Crime Library: Criminal Minds and Methods

Profiling, Interactive

Under the Lights

On October 22, 1991, officers of the Criminal Investigation Bureau in Vienna questioned Unterweger about the Austrian murders. The lead interviewer already knew his suspect, because as a journalist Unterweger had questioned him about the series of murders for an article. The investigators hoped that their interest in him might be sufficient to pressure him to confess, but while he admitted seeing hookers, he denied knowing any of the victims. He was familiar with them only because he was a reporter.  Unterweger had no alibis, but investigators had no evidence. They had to give up.

Yet now they realized that Unterweger knew he was a suspect, as did his friends in the media. He might be more dangerous and more careful. But he also might lie low as a killer for the time being. He wrote more articles about the mishandling of the investigation, as if to punish the police for drawing him into it. Many of his colleagues supported him. McCrary believes they had a vested interest in their original opinion that Unterweger was "cured," so they would be more likely to believe him than the police. They took up the cause that he was being persecuted.

Around that time, the missing Regina Prem's husband and son, who had unlisted numbers, received telephone calls from a man who claimed to be her killer. He accurately described what she was wearing the night she disappeared. He was her executioner, he said, and God had ordered him to do it. She had been left in "a place of sacrifice" with her face "turned toward hell." He also said, I gave eleven of them the punishment they deserved. Three months later, in January 1992, Prems husband found five empty cigarette packs of the brand that she preferred rolled up in his mail box. Among those packs was a passport photo of her son that Regina had carried with her in her purse.
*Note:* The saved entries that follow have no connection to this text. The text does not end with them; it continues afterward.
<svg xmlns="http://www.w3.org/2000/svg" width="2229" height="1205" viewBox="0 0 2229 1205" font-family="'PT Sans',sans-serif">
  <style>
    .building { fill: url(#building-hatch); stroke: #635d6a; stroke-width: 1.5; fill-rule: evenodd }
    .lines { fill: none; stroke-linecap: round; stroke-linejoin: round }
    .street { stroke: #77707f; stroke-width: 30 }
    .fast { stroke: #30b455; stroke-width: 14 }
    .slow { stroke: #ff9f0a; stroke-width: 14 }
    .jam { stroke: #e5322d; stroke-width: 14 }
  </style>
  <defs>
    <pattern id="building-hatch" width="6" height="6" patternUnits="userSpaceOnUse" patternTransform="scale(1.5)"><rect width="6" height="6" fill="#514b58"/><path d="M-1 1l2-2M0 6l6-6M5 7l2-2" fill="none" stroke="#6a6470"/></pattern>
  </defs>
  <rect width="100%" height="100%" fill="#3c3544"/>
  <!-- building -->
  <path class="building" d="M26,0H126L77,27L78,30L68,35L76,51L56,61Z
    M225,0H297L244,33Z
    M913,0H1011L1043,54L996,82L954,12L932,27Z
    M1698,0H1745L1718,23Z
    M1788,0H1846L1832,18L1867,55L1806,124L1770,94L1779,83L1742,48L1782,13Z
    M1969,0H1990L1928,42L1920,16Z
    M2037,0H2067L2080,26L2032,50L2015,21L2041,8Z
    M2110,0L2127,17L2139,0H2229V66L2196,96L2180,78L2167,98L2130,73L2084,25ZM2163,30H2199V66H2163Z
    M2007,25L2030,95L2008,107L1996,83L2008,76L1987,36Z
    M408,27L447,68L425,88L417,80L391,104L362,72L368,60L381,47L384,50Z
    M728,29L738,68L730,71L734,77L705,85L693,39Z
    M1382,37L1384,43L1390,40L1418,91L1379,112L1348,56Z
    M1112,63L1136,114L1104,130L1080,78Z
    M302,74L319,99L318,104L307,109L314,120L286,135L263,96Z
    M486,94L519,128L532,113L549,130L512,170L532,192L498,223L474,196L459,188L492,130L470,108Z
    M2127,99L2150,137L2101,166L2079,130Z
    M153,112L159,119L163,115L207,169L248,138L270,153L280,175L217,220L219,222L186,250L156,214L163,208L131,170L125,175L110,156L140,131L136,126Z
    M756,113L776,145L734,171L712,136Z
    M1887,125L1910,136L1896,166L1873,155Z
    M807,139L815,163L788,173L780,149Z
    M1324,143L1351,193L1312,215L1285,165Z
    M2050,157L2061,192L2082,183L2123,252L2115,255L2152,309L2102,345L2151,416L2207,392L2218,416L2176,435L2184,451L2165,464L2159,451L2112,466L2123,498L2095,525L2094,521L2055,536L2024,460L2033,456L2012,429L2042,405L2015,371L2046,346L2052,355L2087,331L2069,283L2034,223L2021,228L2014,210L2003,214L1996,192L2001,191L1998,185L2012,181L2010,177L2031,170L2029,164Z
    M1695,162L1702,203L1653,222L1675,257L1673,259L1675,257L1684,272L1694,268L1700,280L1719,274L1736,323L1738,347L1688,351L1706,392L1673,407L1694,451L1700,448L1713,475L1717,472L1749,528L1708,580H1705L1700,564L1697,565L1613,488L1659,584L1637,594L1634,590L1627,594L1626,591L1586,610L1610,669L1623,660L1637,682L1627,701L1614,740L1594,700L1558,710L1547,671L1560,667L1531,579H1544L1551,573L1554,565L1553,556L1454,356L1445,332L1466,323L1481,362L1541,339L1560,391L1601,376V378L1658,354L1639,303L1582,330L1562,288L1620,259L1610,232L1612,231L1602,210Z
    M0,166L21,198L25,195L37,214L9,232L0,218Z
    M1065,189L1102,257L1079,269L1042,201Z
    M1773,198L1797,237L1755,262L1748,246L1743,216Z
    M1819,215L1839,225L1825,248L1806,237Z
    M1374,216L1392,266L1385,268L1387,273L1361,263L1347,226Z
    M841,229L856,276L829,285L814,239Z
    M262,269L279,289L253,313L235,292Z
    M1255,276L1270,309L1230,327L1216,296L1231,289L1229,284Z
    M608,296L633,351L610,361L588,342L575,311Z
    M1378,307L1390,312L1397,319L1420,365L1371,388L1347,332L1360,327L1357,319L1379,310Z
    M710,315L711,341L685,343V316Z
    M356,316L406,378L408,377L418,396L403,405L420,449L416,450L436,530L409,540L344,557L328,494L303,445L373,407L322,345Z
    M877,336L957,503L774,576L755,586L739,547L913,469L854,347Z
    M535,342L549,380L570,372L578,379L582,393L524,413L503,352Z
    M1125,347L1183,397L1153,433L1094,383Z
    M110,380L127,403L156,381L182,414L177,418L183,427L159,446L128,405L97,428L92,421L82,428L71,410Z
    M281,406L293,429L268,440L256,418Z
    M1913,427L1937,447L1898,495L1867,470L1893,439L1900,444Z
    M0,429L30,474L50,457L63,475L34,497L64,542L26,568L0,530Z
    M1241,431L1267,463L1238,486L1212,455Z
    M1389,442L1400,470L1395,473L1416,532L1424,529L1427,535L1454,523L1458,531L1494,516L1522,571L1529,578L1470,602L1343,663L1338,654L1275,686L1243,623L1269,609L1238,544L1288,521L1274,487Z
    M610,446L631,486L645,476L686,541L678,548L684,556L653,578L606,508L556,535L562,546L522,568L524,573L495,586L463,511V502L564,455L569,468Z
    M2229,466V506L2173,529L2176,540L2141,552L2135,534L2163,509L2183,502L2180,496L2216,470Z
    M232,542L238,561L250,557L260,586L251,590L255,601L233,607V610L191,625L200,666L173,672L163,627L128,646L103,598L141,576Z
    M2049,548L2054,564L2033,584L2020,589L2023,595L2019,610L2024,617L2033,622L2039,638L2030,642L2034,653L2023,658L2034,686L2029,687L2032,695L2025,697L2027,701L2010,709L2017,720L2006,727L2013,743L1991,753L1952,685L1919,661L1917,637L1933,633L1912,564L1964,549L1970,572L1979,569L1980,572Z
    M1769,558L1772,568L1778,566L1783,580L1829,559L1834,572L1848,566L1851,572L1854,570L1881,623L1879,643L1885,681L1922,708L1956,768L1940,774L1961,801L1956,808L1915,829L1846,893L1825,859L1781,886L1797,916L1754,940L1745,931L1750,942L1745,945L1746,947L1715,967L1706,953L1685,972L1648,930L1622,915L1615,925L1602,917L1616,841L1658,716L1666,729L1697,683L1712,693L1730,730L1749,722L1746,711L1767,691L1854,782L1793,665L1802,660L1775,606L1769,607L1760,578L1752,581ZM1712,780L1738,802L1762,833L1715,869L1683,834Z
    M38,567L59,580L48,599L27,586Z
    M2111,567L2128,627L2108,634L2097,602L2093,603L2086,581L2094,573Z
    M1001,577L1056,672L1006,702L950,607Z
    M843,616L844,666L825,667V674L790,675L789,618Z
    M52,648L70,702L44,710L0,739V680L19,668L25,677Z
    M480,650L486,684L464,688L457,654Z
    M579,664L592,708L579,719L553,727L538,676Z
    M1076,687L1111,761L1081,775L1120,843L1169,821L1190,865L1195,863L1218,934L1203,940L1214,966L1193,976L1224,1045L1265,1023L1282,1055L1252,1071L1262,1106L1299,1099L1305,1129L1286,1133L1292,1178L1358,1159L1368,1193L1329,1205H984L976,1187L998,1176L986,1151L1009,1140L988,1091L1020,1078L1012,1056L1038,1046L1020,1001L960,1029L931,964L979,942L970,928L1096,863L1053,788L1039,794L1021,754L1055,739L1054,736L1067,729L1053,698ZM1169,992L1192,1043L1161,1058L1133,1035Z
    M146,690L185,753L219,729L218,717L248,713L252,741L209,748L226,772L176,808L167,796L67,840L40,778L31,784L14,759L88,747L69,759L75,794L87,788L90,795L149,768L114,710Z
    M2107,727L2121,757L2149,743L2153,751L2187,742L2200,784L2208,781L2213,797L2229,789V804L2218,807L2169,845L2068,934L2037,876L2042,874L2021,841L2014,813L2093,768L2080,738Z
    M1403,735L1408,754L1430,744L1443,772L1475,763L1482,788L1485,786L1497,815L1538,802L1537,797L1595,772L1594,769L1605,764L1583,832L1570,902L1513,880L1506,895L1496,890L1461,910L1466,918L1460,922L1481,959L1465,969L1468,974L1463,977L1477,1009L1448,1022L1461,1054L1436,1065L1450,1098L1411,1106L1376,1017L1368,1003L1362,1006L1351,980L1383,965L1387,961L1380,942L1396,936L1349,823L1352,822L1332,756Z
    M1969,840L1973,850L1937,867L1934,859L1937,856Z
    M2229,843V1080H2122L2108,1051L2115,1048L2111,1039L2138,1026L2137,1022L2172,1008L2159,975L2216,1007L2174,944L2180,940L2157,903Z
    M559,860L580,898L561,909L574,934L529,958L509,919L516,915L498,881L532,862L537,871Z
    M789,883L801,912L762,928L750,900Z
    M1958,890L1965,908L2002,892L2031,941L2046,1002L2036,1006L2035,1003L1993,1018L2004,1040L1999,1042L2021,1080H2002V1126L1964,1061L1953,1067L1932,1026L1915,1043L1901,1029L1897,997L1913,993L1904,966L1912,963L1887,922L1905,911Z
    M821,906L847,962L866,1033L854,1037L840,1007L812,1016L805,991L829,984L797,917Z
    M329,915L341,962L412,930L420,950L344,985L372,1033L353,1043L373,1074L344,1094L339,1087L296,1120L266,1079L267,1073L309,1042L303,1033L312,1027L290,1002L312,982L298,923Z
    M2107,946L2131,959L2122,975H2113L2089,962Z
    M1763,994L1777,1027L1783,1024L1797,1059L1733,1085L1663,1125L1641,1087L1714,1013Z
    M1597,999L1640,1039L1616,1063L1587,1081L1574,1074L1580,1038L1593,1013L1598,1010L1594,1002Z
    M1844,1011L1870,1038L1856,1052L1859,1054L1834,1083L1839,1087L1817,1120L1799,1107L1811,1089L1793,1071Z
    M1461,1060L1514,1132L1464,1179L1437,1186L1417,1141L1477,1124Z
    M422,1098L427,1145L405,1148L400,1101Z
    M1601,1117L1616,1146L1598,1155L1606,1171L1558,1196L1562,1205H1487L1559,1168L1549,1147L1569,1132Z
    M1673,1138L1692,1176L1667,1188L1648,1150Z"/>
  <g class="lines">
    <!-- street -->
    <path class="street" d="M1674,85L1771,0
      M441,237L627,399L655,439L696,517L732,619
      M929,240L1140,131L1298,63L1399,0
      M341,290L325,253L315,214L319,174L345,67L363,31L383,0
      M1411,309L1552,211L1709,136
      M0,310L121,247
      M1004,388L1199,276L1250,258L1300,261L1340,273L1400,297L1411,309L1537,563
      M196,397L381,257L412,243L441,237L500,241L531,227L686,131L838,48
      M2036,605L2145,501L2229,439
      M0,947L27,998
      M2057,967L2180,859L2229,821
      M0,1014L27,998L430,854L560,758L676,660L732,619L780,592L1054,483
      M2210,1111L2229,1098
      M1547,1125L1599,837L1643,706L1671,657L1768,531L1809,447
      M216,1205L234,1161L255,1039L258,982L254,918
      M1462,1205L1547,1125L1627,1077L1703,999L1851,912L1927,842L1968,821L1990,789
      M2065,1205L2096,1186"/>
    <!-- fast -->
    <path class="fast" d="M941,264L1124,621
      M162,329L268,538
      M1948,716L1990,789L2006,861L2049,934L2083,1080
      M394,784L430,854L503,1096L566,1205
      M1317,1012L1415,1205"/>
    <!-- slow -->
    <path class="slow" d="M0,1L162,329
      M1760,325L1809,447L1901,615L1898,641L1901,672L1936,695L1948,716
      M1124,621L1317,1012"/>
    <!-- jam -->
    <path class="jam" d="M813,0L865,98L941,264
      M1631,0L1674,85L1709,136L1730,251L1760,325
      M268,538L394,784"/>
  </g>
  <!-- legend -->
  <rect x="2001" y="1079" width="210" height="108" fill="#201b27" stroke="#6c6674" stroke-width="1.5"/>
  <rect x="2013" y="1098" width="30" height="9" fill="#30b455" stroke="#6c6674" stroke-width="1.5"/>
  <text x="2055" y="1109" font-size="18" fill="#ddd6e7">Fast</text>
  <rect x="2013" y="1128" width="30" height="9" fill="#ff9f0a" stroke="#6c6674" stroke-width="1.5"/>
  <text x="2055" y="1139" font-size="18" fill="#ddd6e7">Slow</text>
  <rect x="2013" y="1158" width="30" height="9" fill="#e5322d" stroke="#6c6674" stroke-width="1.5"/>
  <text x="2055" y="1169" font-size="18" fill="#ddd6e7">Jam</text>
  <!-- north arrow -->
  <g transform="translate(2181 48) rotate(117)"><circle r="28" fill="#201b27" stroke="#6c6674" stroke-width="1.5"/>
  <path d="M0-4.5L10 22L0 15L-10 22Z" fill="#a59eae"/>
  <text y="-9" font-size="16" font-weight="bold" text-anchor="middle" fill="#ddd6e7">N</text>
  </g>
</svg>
Geiger became more aggressive. He questioned Austrian prostitutes, who described Unterwegers desire that they wear handcuffs during sex. That was consistent enough with the killer, so the police kept up their surveillance. With some effort, Geiger tracked down the BMW that Unterweger had purchased upon his release from prison. He'd sold it, buying a VW Passat, but the new owner allowed the police to go through it. They found a hair fragment, which they sent for analysis.

Manfred Hochmeister, at the Institut fur Rechtsmedizin in Berne, Switzerland, found sufficient skin on the root to perform a DNA analysis with the PCR technique. They compared it to the DNA of each of the victims and found that it matched the first victim, Blanka Bockova from Prague. That placed the strangled woman with Jack Unterweger, since he had driven the car at the time.